**YOUR TASK**
Counting from the line that holds "neck: (469, 260)", return each line exactly, through and including the last line of the entries.
___ MATERIAL SUPPLIED ___
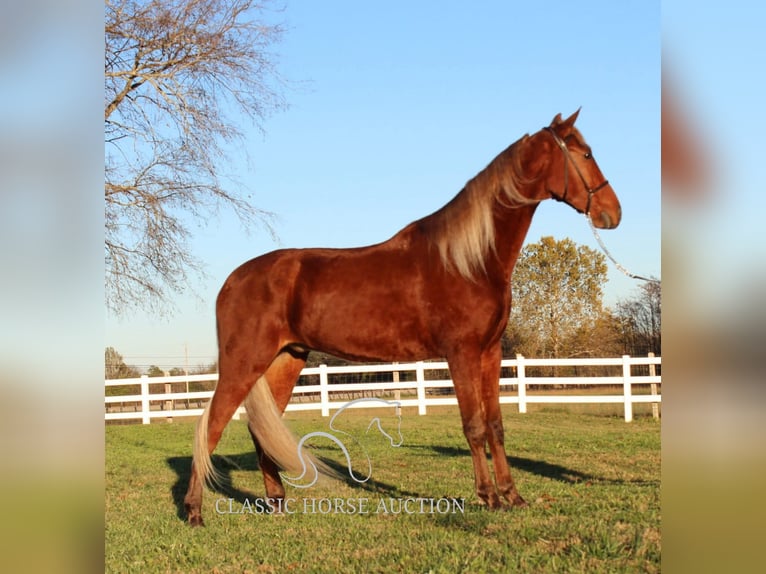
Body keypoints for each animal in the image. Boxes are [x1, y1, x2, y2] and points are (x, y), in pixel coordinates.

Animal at [186, 110, 624, 528]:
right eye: (585, 154)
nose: (613, 213)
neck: (469, 260)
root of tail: (231, 280)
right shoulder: (461, 353)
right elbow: (474, 425)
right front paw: (489, 497)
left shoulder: (490, 352)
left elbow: (496, 425)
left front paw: (513, 496)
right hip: (243, 363)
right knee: (210, 426)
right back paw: (194, 512)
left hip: (286, 361)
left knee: (260, 430)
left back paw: (277, 503)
___
**ANSWER SPACE**
neck: (469, 260)
root of tail: (231, 280)
right shoulder: (461, 353)
right elbow: (474, 425)
right front paw: (489, 497)
left shoulder: (490, 352)
left elbow: (496, 425)
left front paw: (513, 496)
right hip: (243, 363)
right knee: (210, 426)
right back paw: (194, 512)
left hip: (286, 361)
left knee: (260, 430)
left back paw: (277, 503)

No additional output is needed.